Commentary: Even as inflation bites, our demand for weddings and travel remains unabated

Probably inelastic pricing upon “special things” show or reveal to all of us norms and ideals we idealise. Holidays at all costs are the way we fulfil our desire to have a work-life stability, even if such amounts do not exist. An expensive wedding is the way of marking the big event as meaningful, mainly because expenditure signals expenditure.

In the society where almost anything can be bought or marketed, our values plus ideals can be commodified too.

THE VALUE OF VALUES

Yet at exactly what point can all of us say that the amount we spend equates to enjoy, filial piety plus familial loyalty? To put it differently, to what extent can we put the monetary value on something intangible?

The temptation to count is always there, as a result of living in a capitalist, technocratic society. We have been socialised to think that more and new is definitely better – so much so that even particular versions of the afterlife are places in order to brand-signal as well , with shops marketing joss paper replicas of the latest Mac-book Pros and apple iphones .

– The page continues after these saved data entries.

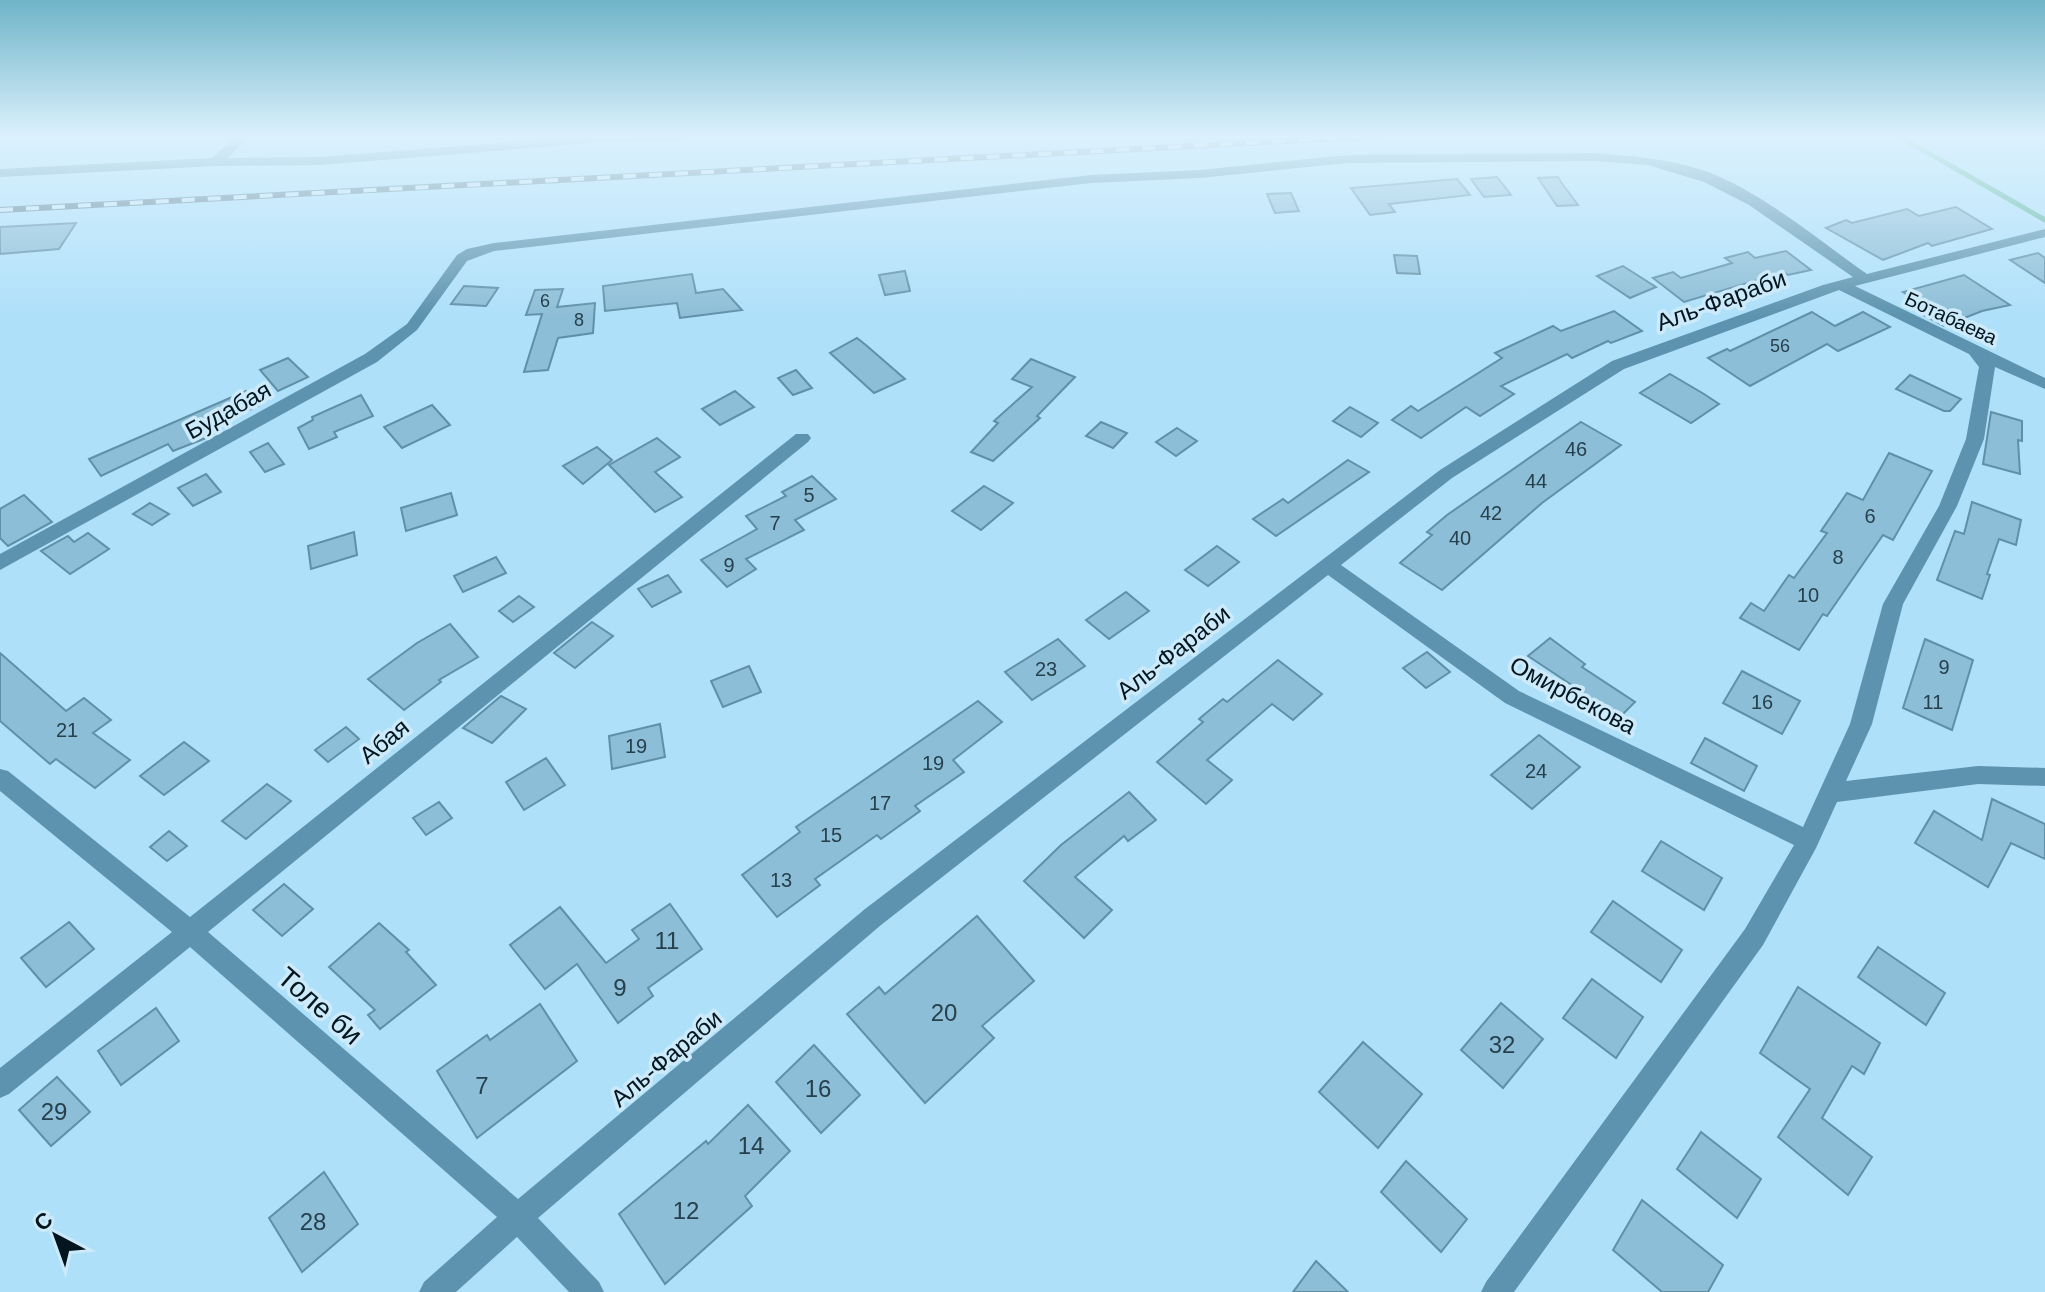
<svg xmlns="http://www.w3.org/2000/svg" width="2045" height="1292" font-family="Helvetica,sans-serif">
  <rect width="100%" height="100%" fill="#aee0fa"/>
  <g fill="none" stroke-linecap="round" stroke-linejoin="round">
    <polyline stroke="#59b498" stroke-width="5" points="1899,136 2045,220"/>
  </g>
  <g fill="#8dbed7" stroke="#6090a8" stroke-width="2">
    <polygon points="1497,177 1511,195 1484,197 1471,179"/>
    <polygon points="1558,177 1561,182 1578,205 1557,206 1538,178"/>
    <polygon points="1457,179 1470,195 1389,204 1395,212 1370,215 1351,188"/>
    <polygon points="1291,193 1299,211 1275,213 1267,194"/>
    <polygon points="1956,207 1992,229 1932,246 1928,243 1883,260 1826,228 1846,220 1852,223 1907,209 1919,216"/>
    <polygon points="76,223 59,249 0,254 0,227"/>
    <polygon points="1786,251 1811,270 1788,275 1784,272 1684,302 1653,278 1673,272 1681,278 1732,263 1725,258 1748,252 1755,258"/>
    <polygon points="2038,253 2045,258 2045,283 2010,260"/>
    <polygon points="1394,255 1417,256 1420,274 1397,273"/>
    <polygon points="1623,266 1656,287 1630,298 1597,276"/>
    <polygon points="905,271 910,291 885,295 879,275"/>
    <polygon points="692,274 696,293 723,289 742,310 680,318 677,303 605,311 603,286"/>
    <polygon points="1964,275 2010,305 1982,311 1944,326 1925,316 1933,311 1903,292"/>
    <polygon points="464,286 498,288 486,306 451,304"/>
    <polygon points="563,289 557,307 595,303 593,333 558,338 548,370 524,372 542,314 526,315 535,290"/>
    <polygon points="1614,311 1642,331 1611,343 1608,341 1572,358 1567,354 1501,386 1514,394 1480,416 1466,407 1421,438 1392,420 1411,406 1418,411 1502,358 1495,353 1553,326 1561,331"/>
    <polygon points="1812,312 1835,326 1863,312 1890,327 1838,351 1827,344 1750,386 1708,358 1727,349 1730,351"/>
    <polygon points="857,338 867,346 905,379 874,393 830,353"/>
    <polygon points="288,358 308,377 278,391 260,370"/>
    <polygon points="1031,359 1075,377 1037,416 1040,418 993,461 971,452 998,423 994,421 1032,387 1012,379"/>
    <polygon points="796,370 812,388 793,395 778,378"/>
    <polygon points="1670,374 1704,394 1719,404 1691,423 1640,393"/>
    <polygon points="1910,375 1961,399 1950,411 1944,411 1896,389"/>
    <polygon points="246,391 258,406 212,427 216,432 206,438 173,451 168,444 101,476 89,459"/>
    <polygon points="735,391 754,407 720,425 702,409"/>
    <polygon points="361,395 373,416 334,432 337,437 309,449 298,428 313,420 312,417"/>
    <polygon points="432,405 450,425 402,448 384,427"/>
    <polygon points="1350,407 1378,423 1361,437 1333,421"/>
    <polygon points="1991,412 2022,421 2022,441 2018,440 2020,474 1983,464"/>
    <polygon points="1101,422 1127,433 1113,448 1086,436"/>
    <polygon points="1581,422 1621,445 1542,503 1442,590 1400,563 1432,535 1427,532 1447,515"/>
    <polygon points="1177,428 1197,441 1176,456 1156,442"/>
    <polygon points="657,438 680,457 655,472 682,497 655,512 609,465"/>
    <polygon points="268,443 284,464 265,472 250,452"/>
    <polygon points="597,447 612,460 583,484 563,466"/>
    <polygon points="1889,453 1932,471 1893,540 1883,535 1827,616 1823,614 1799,650 1740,618 1751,603 1764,611 1789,575 1794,578 1827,533 1821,531 1847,493 1863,500"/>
    <polygon points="1348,460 1369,472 1276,536 1253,519 1283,499 1288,503"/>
    <polygon points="206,474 221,492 193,506 178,488"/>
    <polygon points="812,476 836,499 795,520 804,530 746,559 756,569 727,587 701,560 757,529 746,516 786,496 782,492"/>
    <polygon points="984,486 1013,503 981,530 952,511"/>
    <polygon points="451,493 457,515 406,531 401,508"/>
    <polygon points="24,495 52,522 8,546 0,538 0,509"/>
    <polygon points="1972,502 2021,520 2016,545 1999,539 1987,574 1990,575 1982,599 1937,580 1955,531 1964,534"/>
    <polygon points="150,503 169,514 152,525 133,514"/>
    <polygon points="354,532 357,555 311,569 308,546"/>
    <polygon points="88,533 109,549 70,574 41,551 68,536 74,542"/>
    <polygon points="1217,546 1239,562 1208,586 1185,570"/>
    <polygon points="496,557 506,573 463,592 454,576"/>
    <polygon points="668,575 681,592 652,607 638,589"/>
    <polygon points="1126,592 1149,611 1109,639 1086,620"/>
    <polygon points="519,596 534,607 513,622 499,611"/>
    <polygon points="592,622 613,636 575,668 554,653"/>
    <polygon points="450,624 478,657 439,680 441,682 404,710 368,679 417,643"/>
    <polygon points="1550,638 1585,664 1582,667 1635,702 1620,717 1528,656"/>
    <polygon points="1058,639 1085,666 1032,700 1005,672"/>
    <polygon points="1925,639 1973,660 1952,730 1903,708"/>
    <polygon points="1427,652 1450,672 1426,688 1403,668"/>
    <polygon points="0,653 66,711 84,698 111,720 93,733 130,760 95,788 56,759 50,764 0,721"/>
    <polygon points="1278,660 1322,694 1293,720 1272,704 1207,760 1232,780 1206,804 1157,762 1203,722 1199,719 1223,699 1227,702"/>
    <polygon points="749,666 761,692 723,707 711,681"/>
    <polygon points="1742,671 1800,701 1782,734 1723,703"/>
    <polygon points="501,696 526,709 492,743 463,728"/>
    <polygon points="978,701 1002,722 953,760 964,772 915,806 920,811 881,839 877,835 815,879 820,885 777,917 742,875 800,832 796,827"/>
    <polygon points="660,724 665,757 612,769 609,736"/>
    <polygon points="346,727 359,739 328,762 315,750"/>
    <polygon points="1539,735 1580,767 1532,809 1491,775"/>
    <polygon points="1705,738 1757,766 1744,791 1691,763"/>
    <polygon points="184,742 209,761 164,795 140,776"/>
    <polygon points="546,758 565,785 524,810 506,782"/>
    <polygon points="267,784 291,801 246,839 222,821"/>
    <polygon points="1129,792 1156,820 1128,841 1124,836 1075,877 1112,910 1084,938 1024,881 1061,845"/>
    <polygon points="1992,799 2045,824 2045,859 2011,843 1988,887 1915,843 1934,811 1982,840"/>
    <polygon points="439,802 452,818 426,835 413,818"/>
    <polygon points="169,831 187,846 167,861 150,847"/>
    <polygon points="1661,841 1722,878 1704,910 1642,871"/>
    <polygon points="284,884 313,909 282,936 253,910"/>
    <polygon points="1613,901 1682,950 1661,982 1591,932"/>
    <polygon points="670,904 702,949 648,988 653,996 618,1023 577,964 545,989 510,945 560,907 606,963 639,939 632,930"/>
    <polygon points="977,916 1034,981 982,1026 994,1038 925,1103 847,1014 879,987 885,994"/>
    <polygon points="69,922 94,949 46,987 21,958"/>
    <polygon points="379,923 409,950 406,952 436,985 380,1029 368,1015 375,1010 329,967"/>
    <polygon points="1878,947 1945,993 1926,1025 1858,977"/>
    <polygon points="1592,979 1643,1017 1616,1058 1563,1018"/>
    <polygon points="1798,987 1880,1043 1864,1074 1852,1066 1822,1118 1872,1157 1848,1195 1778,1137 1810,1089 1760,1053"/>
    <polygon points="1501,1003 1543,1039 1503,1088 1461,1050"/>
    <polygon points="540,1004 577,1061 477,1138 437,1071 487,1035 490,1040"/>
    <polygon points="156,1008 179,1041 121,1085 98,1051"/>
    <polygon points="1363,1042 1422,1094 1378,1148 1319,1092"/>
    <polygon points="814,1045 860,1095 821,1133 776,1082"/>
    <polygon points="57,1077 90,1112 51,1146 19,1110"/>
    <polygon points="748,1105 790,1151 745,1196 752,1206 665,1284 619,1214 706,1141 708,1144"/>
    <polygon points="1701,1132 1761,1179 1737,1218 1677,1169"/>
    <polygon points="1406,1161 1467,1219 1441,1252 1381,1192"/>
    <polygon points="324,1172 358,1224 302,1272 269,1218"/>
    <polygon points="1642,1200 1723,1265 1708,1292 1662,1292 1613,1250"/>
    <polygon points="1316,1261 1348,1292 1293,1292"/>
  </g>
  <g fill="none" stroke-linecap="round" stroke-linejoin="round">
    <g fill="#5d93ae" fill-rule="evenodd">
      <polygon points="236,136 249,136 228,158 320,157 585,136 688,136 682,140 592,143 320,165 216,166 0,177 0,169 212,158"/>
      <path d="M1596,153c37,3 75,6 109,18 56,20 113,69 162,103l178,-45v8l-190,49 190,92v11l-50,-22 -11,72 -27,67 -54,98 -31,120 -26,57 132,-15 67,2v18l-67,-2 -141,18 -21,46 -53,97 -249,347h-33l5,-10 259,-353 49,-84 -289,-142 -177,-128 -447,350 -343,293 61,64 5,10h-35l-52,-55 -61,55h-37l5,-10 73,-65 -307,-270 -181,147 -9,4v-30l172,-136 -172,-141v-22l8,2 182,146 606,-483h12l3,4 -3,4 -600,490 310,267 347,-290 575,-439 172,-109 211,-76 30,-8 -104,-72 -45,-23 -56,-17 -52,-4 -248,2 -149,15 -108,5 -597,68 -27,10 -50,69 -40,32 -377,208v-16l365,-200 42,-30 50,-69 10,-6 27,-6 597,-68 108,-5 149,-15zM1839,290l130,64 10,13 -13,72 -27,67 -56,98 -33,120 -47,103 -284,-136 -178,-126 111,-87 172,-109z"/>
    </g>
    <g stroke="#5a7c8e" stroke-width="6">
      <polyline id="rail" points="0,210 1377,136"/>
    </g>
    <use href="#rail" stroke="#cceafa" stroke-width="4" stroke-dasharray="13" stroke-linecap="butt"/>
  </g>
  <linearGradient id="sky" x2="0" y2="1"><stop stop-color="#6fb4c8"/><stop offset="0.43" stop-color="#dbf1fd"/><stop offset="1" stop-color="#dbf1fd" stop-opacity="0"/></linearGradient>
  <rect width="2045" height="317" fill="url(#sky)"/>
  <g text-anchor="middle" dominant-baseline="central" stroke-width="7" stroke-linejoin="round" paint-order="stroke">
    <g font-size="18" fill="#26404d">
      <text x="545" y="301">6</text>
      <text x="579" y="320">8</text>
      <text x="1780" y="346">56</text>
    </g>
    <g font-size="20" fill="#03161f" stroke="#cceafa">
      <text transform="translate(1951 318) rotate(25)">Ботабаева</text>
    </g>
    <g font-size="20" fill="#26404d">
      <text x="1576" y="449">46</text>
      <text x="1536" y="481">44</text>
      <text x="809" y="495">5</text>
      <text x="1491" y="513">42</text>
      <text x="1870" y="516">6</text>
      <text x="775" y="523">7</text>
      <text x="1460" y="538">40</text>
      <text x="1838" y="557">8</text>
      <text x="729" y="565">9</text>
      <text x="1808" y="595">10</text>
      <text x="1944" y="667">9</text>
      <text x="1046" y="669">23</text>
      <text x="1762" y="702">16</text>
      <text x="1933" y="702">11</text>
      <text x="67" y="730">21</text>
      <text x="636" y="746">19</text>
      <text x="933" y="763">19</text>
      <text x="1536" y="771">24</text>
      <text x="880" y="803">17</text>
      <text x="831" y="835">15</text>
      <text x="781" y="880">13</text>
    </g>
    <g font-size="24" fill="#03161f" stroke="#cceafa">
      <text transform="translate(1721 300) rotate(-20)">Аль-Фараби</text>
      <text transform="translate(228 410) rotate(-29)">Будабая</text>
      <text transform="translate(1173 652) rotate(-38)">Аль-Фараби</text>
      <text transform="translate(1573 695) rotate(28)">Омирбекова</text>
      <text transform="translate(384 741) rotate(-39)">Абая</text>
      <text transform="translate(666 1058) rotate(-40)">Аль-Фараби</text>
    </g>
    <g font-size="24" fill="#26404d">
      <text x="667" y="940">11</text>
      <text x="620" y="987">9</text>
      <text x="944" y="1012">20</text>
      <text x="1502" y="1044">32</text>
      <text x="482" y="1085">7</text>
      <text x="818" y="1088">16</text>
      <text x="54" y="1111">29</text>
      <text x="751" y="1145">14</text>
      <text x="686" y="1210">12</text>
      <text x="313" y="1221">28</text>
    </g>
    <g font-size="28" fill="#03161f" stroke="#cceafa">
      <text transform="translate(320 1006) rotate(41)">Толе би</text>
    </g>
  </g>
  <g transform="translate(56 1236) rotate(319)" stroke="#cceafa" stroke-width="6" paint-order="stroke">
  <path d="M0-6L14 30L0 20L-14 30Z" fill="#03161f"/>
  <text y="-12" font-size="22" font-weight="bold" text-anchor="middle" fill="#03161f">С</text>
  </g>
</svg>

At the same time, I do not think the answer is to totally detach ourselves through rituals, whether spiritual or otherwise. Rituals plus ceremony are a core part of what makes us human. Our collective partaking in traditions create forms of solidarity within and in between groups.

What we have to be careful regarding, and what we have to inquire ourselves, is whether spending truly symbolises our ideals, or whether it is our way of one-upping each other.

Terence Heng is a senior lecturer in Sociology at the University of Liverpool, UK, where he is also an associate at the Center for Architecture as well as the Visual Arts.